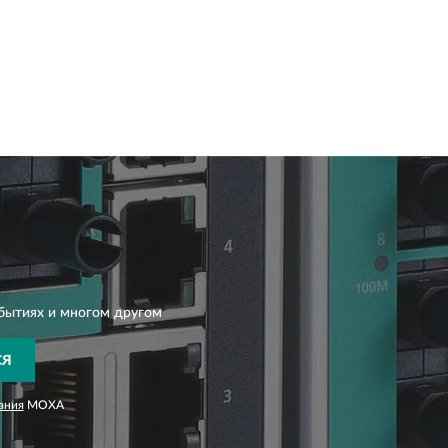
бытиях и многом другом
СЯ
ания
MOXA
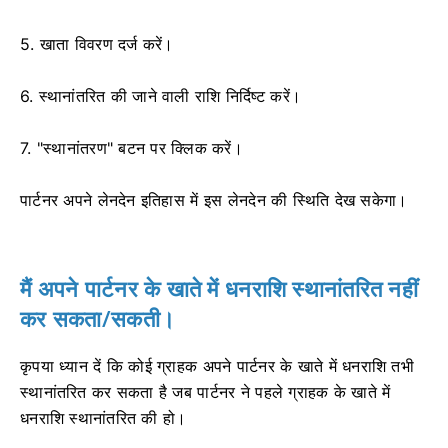
5. खाता विवरण दर्ज करें।
6. स्थानांतरित की जाने वाली राशि निर्दिष्ट करें।
7. "स्थानांतरण" बटन पर क्लिक करें।
पार्टनर अपने लेनदेन इतिहास में इस लेनदेन की स्थिति देख सकेगा।
मैं अपने पार्टनर के खाते में धनराशि स्थानांतरित नहीं
कर सकता/सकती।
कृपया ध्यान दें कि कोई ग्राहक अपने पार्टनर के खाते में धनराशि तभी
स्थानांतरित कर सकता है जब पार्टनर ने पहले ग्राहक के खाते में
धनराशि स्थानांतरित की हो।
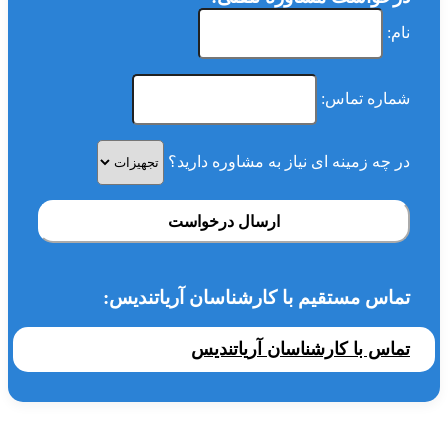
نام:
شماره تماس:
در چه زمینه ای نیاز به مشاوره دارید؟
ارسال درخواست
تماس مستقیم با کارشناسان آریاتندیس:
تماس با کارشناسان آریاتندیس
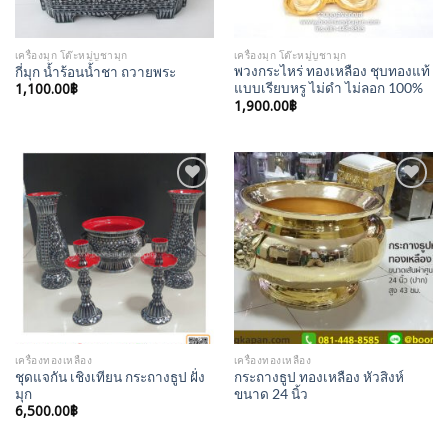
เครื่องมุก โต๊ะหมู่บูชามุก
เครื่องมุก โต๊ะหมู่บูชามุก
พวงกระไหร่ ทองเหลือง ชุบทองแท้
กี่มุก น้ำร้อนน้ำชา ถวายพระ
1,100.00
฿
แบบเรียบหรู ไม่ดำ ไม่ลอก 100%
1,900.00
฿
Add to
Add to
Wishlist
Wishlist
เครื่องทองเหลือง
เครื่องทองเหลือง
ชุดแจกัน เชิงเทียน กระถางธูป ฝั่ง
กระถางธูป ทองเหลือง หัวสิงห์
มุก
ขนาด 24 นิ้ว
6,500.00
฿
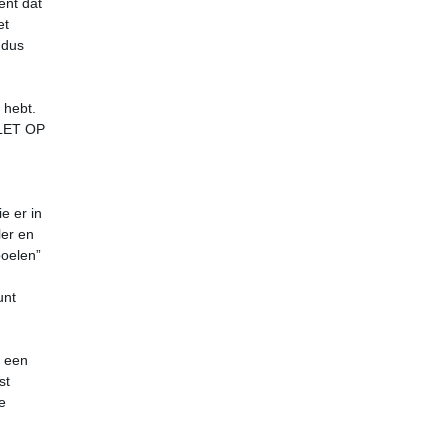
ent dat
et
 dus
 hebt.
 LET OP
e er in
ler en
poelen”
unt
n een
st
e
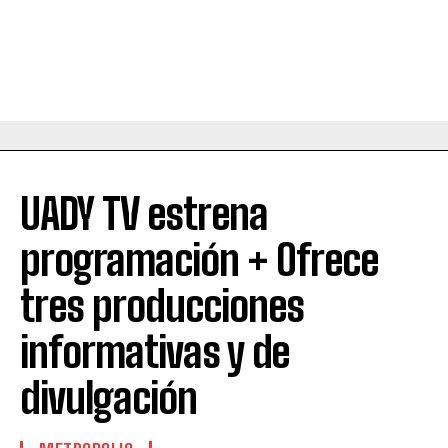
UADY TV estrena
programación + Ofrece
tres producciones
informativas y de
divulgación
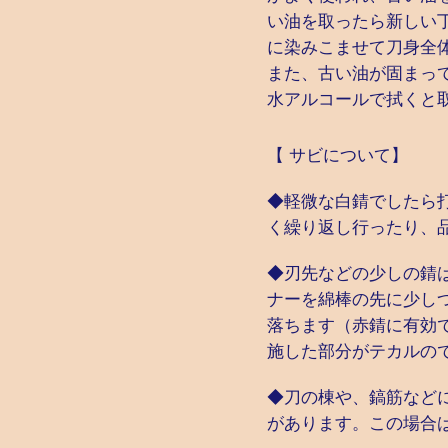
い油を取ったら新しい
に染みこませて刀身全
また、古い油が固まっ
水アルコールで拭くと
【 サビについて】
◆軽微な白錆でしたら
く繰り返し行ったり、
◆刃先などの少しの錆
ナーを綿棒の先に少し
落ちます（赤錆に有効
施した部分がテカルの
◆刀の棟や、鎬筋など
があります。この場合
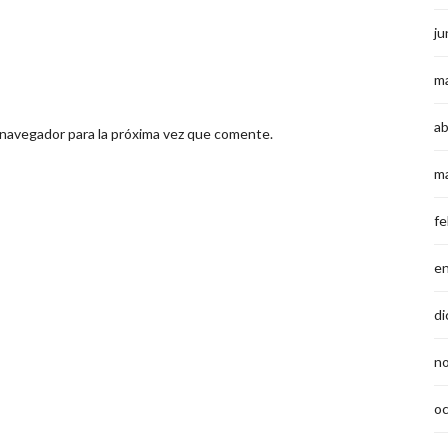
ju
m
ab
 navegador para la próxima vez que comente.
m
fe
e
di
n
o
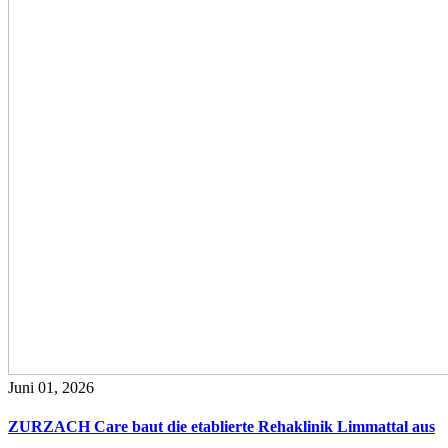
Juni 01, 2026
ZURZACH Care baut die etablierte Rehaklinik Limmattal aus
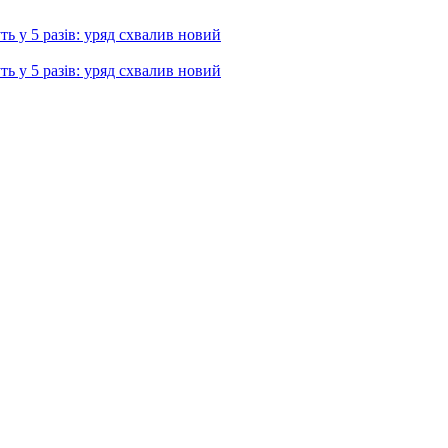
ь у 5 разів: уряд схвалив новий
ь у 5 разів: уряд схвалив новий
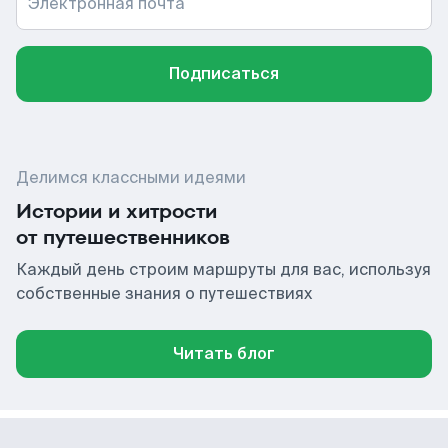
Электронная почта
Подписаться
Делимся классными идеями
Истории и хитрости
от путешественников
Каждый день строим маршруты для вас, используя
собственные знания о путешествиях
Читать блог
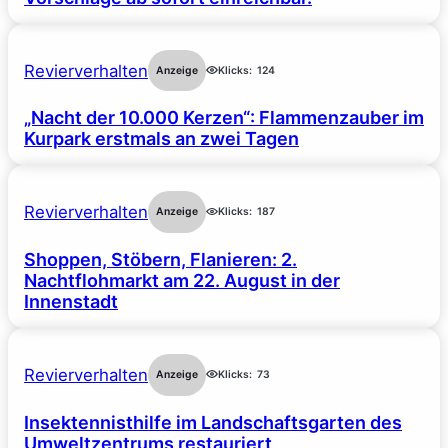
Revierverhalten
Anzeige
Klicks:
124
„Nacht der 10.000 Kerzen“: Flammenzauber im
Kurpark erstmals an zwei Tagen
Revierverhalten
Anzeige
Klicks:
187
Shoppen, Stöbern, Flanieren: 2.
Nachtflohmarkt am 22. August in der
Innenstadt
Revierverhalten
Anzeige
Klicks:
73
Insektennisthilfe im Landschaftsgarten des
Umweltzentrums restauriert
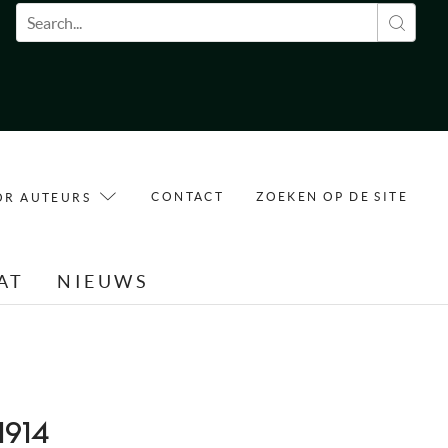
Zoekveld
CONTACT
ZOEKEN OP DE SITE
OR AUTEURS
AT
NIEUWS
-1914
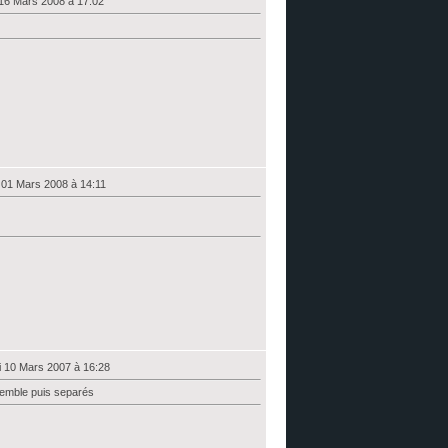
16 Mars 2008 à 17:02
 01 Mars 2008 à 14:11
 10 Mars 2007 à 16:28
semble puis separés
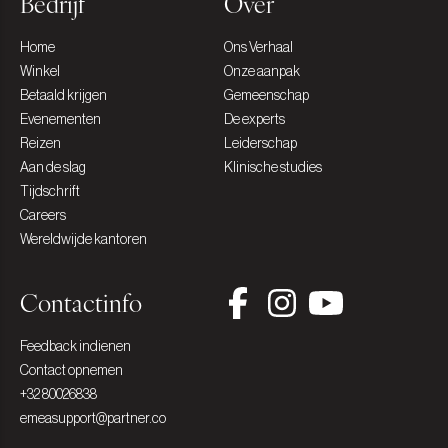
Bedrijf
Over
Home
Ons Verhaal
Winkel
Onze aanpak
Betaald krijgen
Gemeenschap
Evenementen
De experts
Reizen
Leiderschap
Aan de slag
Klinische studies
Tijdschrift
Careers
Wereldwijde kantoren
Contactinfo
Feedback indienen
Contact opnemen
+32 80026838
emeasupport@partner.co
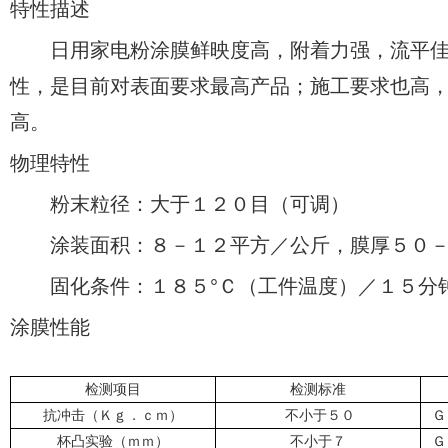
特性描述
日用家电粉涂膜鲜映度高，附着力强，流平佳
性，是目前对表面要求最高产品；施工要求也高
高。
物理特性
粉末粒径：大于１２０目（可调）
涂装面积：８－１２平方／公斤，膜厚５０－
固化条件：１８５°Ｃ（工件温度）／１５分
涂膜性能
检测项目
检测标准
抗冲击（Ｋｇ．ｃｍ）
不小于５０
Ｇ
杯凸实验（ｍｍ）
不小于７
Ｇ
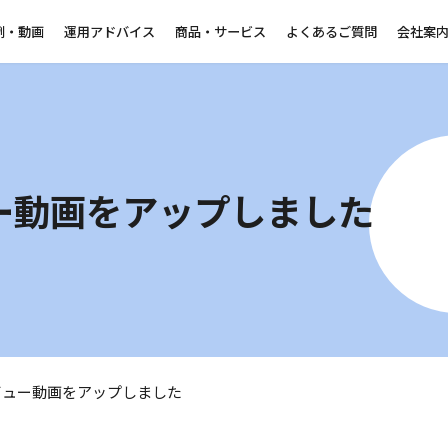
例・動画
運用アドバイス
商品・サービス
よくあるご質問
会社案
ュー動画をアップしました
タビュー動画をアップしました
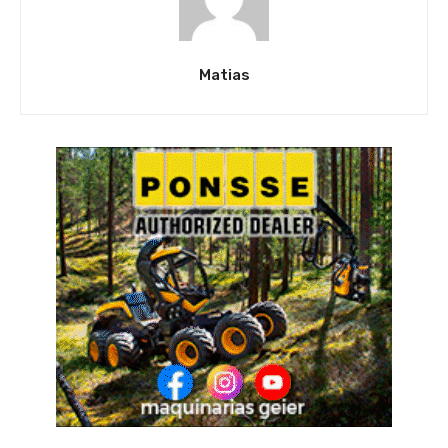
Matias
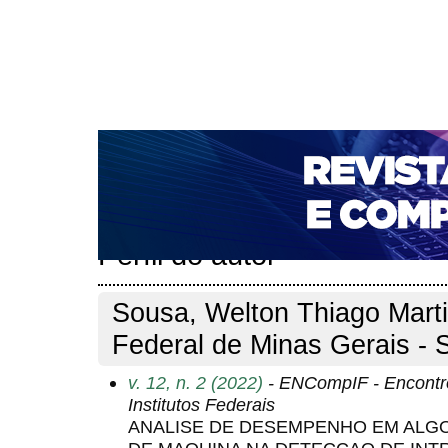
CAPA
SOBRE
ACESSO
CADASTRO
PESQ
NOTÍCIAS
PORTAL DE REVISTAS DA UNIFACS
T
PARA AVALIADORES
NOVA SUBMISSÃO
DOCUM
Capa
Pesquisa
Perfil do autor
>
>
Perfil do autor
Sousa, Welton Thiago Martin
Federal de Minas Gerais - S
v. 12, n. 2 (2022)
- ENCompIF - Encontr
Institutos Federais
ANALISE DE DESEMPENHO EM ALG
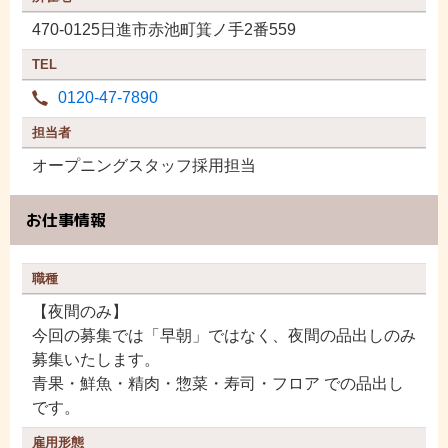
470-0125日進市赤池町箕ノ手2番559
TEL
0120-47-7890
担当者
オープニングスタッフ採用担当
お仕事情報
職種
【夜間のみ】
今回の募集では「早朝」ではなく、夜間の品出しのみ
募集いたします。
青果・鮮魚・精肉・惣菜・寿司・フロア での品出し
です。
雇用形態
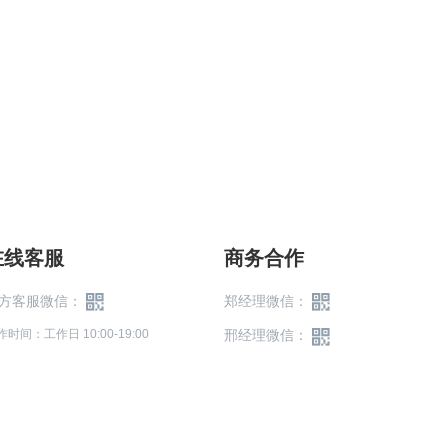
在线客服
商务合作
方客服微信：
郑经理微信：
作时间：工作日 10:00-19:00
邢经理微信：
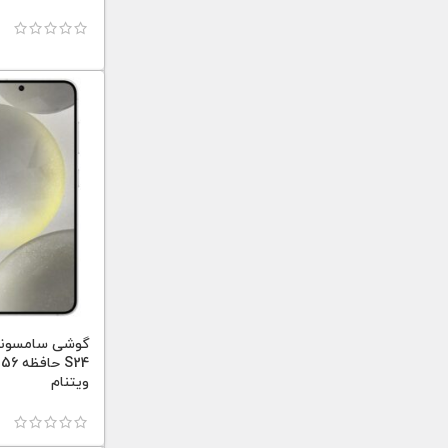
ویتنام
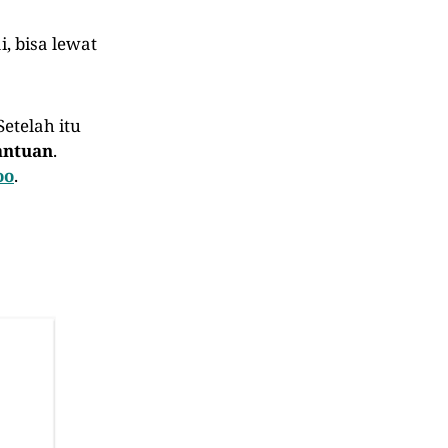
, bisa lewat
etelah itu
antuan
.
oo
.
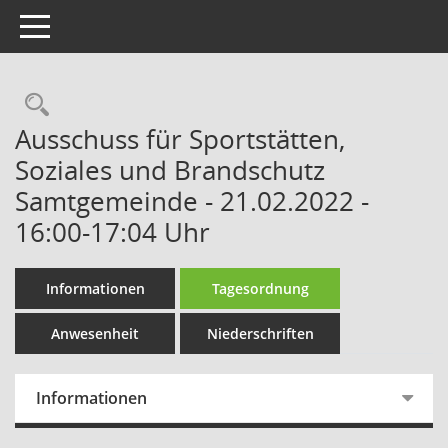
Toggle navigation
Rechercheauswahl
Ausschuss für Sportstätten,
Soziales und Brandschutz
Samtgemeinde - 21.02.2022 -
16:00-17:04 Uhr
Informationen
Tagesordnung
Anwesenheit
Niederschriften
Informationen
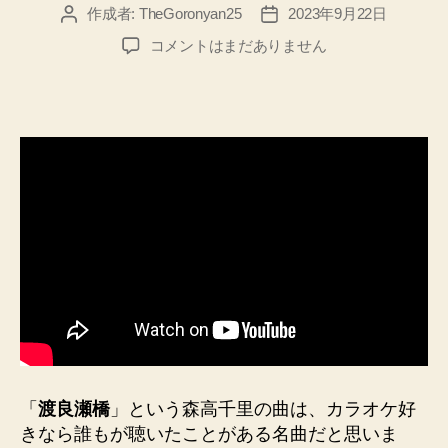
作成者:
TheGoronyan25
2023年9月22日
投
投
稿
稿
【渡
コメントはまだありません
者
日
良
瀬
橋】
と
い
う
曲
に
つ
い
て
の
森
高
千
里
「
渡良瀬橋
」という森高千里の曲は、カラオケ好
の
きなら誰もが聴いたことがある名曲だと思いま
エ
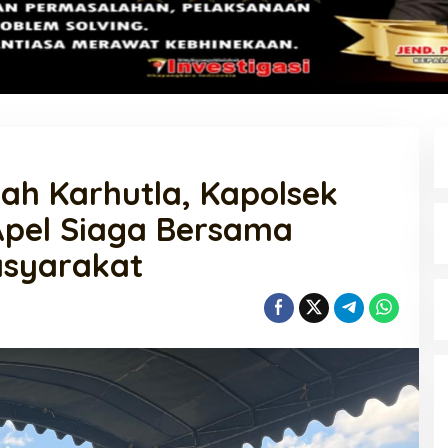
gah Karhutla, Kapolsek
Apel Siaga Bersama
asyarakat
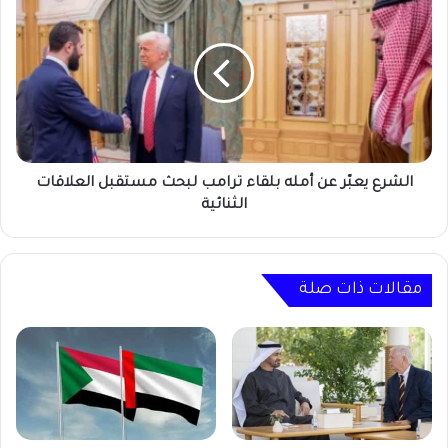
(حكومة
يعبّر
الأمل)
عن
!
أمله
بلقاء
ترامب
لبحث
مستقبل
العلاقات
الثنائية
الشرع يعبّر عن أمله بلقاء ترامب لبحث مستقبل العلاقات
الثنائية
مقالات ذات صلة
::::::::::
■ TRY IT: Copy the text of all the records above line for line, with no changes, and leave the pictures out.

■ ANSWER FOR THE TASK:
бытиях и многом другом
СЯ
ания
MOXA
5. खाता विवरण दर्ज करें।
6. स्थानांतरित की जाने वाली राशि निर्दिष्ट करें।
7. "स्थानांतरण" बटन पर क्लिक करें।
पार्टनर अपने लेनदेन इतिहास में इस लेनदेन की स्थिति देख सकेगा।
मैं अपने पार्टनर के खाते में धनराशि स्थानांतरित नहीं
कर सकता/सकती।
कृपया ध्यान दें कि कोई ग्राहक अपने पार्टनर के खाते में धनराशि तभी
स्थानांतरित कर सकता है जब पार्टनर ने पहले ग्राहक के खाते में
धनराशि स्थानांतरित की हो।
نام:
شماره تماس:
در چه زمینه ای نیاز به مشاوره دارید؟
ارسال درخواست
تماس مستقیم با کارشناسان آریاتندیس:
تماس با کارشناسان آریاتندیس
เครื่องมุก โต๊ะหมู่บูชามุก
เครื่องมุก โต๊ะหมู่บูชามุก
พวงกระไหร่ ทองเหลือง ชุบทองแท้
กี่มุก น้ำร้อนน้ำชา ถวายพระ
1,100.00
฿
แบบเรียบหรู ไม่ดำ ไม่ลอก 100%
1,900.00
฿
Add to
Add to
Wishlist
Wishlist
เครื่องทองเหลือง
เครื่องทองเหลือง
ชุดแจกัน เชิงเทียน กระถางธูป ฝั่ง
กระถางธูป ทองเหลือง หัวสิงห์
มุก
ขนาด 24 นิ้ว
6,500.00
฿
ent dat
et
 dus
 hebt.
 LET OP
e er in
ler en
poelen”
unt
n een
st
e
UADY TV estrena
programación + Ofrece
tres producciones
informativas y de
divulgación
い油を取ったら新しい
に染みこませて刀身全
また、古い油が固まっ
水アルコールで拭くと
【 サビについて】
◆軽微な白錆でしたら
く繰り返し行ったり、
◆刃先などの少しの錆
ナーを綿棒の先に少し
落ちます（赤錆に有効
施した部分がテカルの
◆刀の棟や、鎬筋など
があります。この場合
ju
m
ab
 navegador para la próxima vez que comente.
m
fe
e
di
n
o
Juni 01, 2026
ZURZACH Care baut die etablierte Rehaklinik Limmattal aus
ь у 5 разів: уряд схвалив новий
ь у 5 разів: уряд схвалив новий
Электронная почта
Подписаться
Делимся классными идеями
Истории и хитрости
от путешественников
Каждый день строим маршруты для вас, используя
собственные знания о путешествиях
Читать блог
Revierverhalten
Anzeige
Klicks:
124
„Nacht der 10.000 Kerzen“: Flammenzauber im
Kurpark erstmals an zwei Tagen
Revierverhalten
Anzeige
Klicks:
187
Shoppen, Stöbern, Flanieren: 2.
Nachtflohmarkt am 22. August in der
Innenstadt
Revierverhalten
Anzeige
Klicks:
73
Insektennisthilfe im Landschaftsgarten des
Umweltzentrums restauriert
Zoekveld
CONTACT
ZOEKEN OP DE SITE
OR AUTEURS
AT
NIEUWS
-1914
16 Mars 2008 à 17:02
 01 Mars 2008 à 14:11
 10 Mars 2007 à 16:28
semble puis separés
Bedrijf
Over
Home
Ons Verhaal
Winkel
Onze aanpak
Betaald krijgen
Gemeenschap
Evenementen
De experts
Reizen
Leiderschap
Aan de slag
Klinische studies
Tijdschrift
Careers
Wereldwijde kantoren
Contactinfo
Feedback indienen
Contact opnemen
+32 80026838
emeasupport@partner.co
特性描述
日用家电粉涂膜鲜映度高，附着力强，流平佳
性，是目前对表面要求最高产品；施工要求也高
高。
物理特性
粉末粒径：大于１２０目（可调）
涂装面积：８－１２平方／公斤，膜厚５０－
固化条件：１８５°Ｃ（工件温度）／１５分
涂膜性能
检测项目
检测标准
抗冲击（Ｋｇ．ｃｍ）
不小于５０
Ｇ
杯凸实验（ｍｍ）
不小于７
Ｇ
例・動画
運用アドバイス
商品・サービス
よくあるご質問
会社案
ュー動画をアップしました
タビュー動画をアップしました
Matias
CAPA
SOBRE
ACESSO
CADASTRO
PESQ
NOTÍCIAS
PORTAL DE REVISTAS DA UNIFACS
T
PARA AVALIADORES
NOVA SUBMISSÃO
DOCUM
Capa
Pesquisa
Perfil do autor
>
>
Perfil do autor
Sousa, Welton Thiago Martin
Federal de Minas Gerais - S
v. 12, n. 2 (2022)
- ENCompIF - Encontr
Institutos Federais
ANALISE DE DESEMPENHO EM ALG
470-0125日進市赤池町箕ノ手2番559
TEL
0120-47-7890
担当者
オープニングスタッフ採用担当
お仕事情報
職種
【夜間のみ】
今回の募集では「早朝」ではなく、夜間の品出しのみ
募集いたします。
青果・鮮魚・精肉・惣菜・寿司・フロア での品出し
です。
雇用形態
在线客服
商务合作
方客服微信：
郑经理微信：
作时间：工作日 10:00-19:00
邢经理微信：
ویتنام
, bisa lewat
etelah itu
antuan
.
oo
.
Toggle navigation
Rechercheauswahl
Ausschuss für Sportstätten,
Soziales und Brandschutz
Samtgemeinde - 21.02.2022 -
16:00-17:04 Uhr
Informationen
Tagesordnung
Anwesenheit
Niederschriften
Informationen
作成者:
TheGoronyan25
2023年9月22日
投
投
稿
稿
【渡
コメントはまだありません
者
日
良
瀬
橋】
と
い
う
曲
に
つ
い
て
の
森
高
千
里
「
渡良瀬橋
」という森高千里の曲は、カラオケ好
の
きなら誰もが聴いたことがある名曲だと思いま
エ
gah Karhutla, Kapolsek
Apel Siaga Bersama
asyarakat
(حكومة
يعبّر
الأمل)
عن
!
أمله
بلقاء
ترامب
لبحث
مستقبل
العلاقات
الثنائية
الشرع يعبّر عن أمله بلقاء ترامب لبحث مستقبل العلاقات
الثنائية
مقالات ذات صلة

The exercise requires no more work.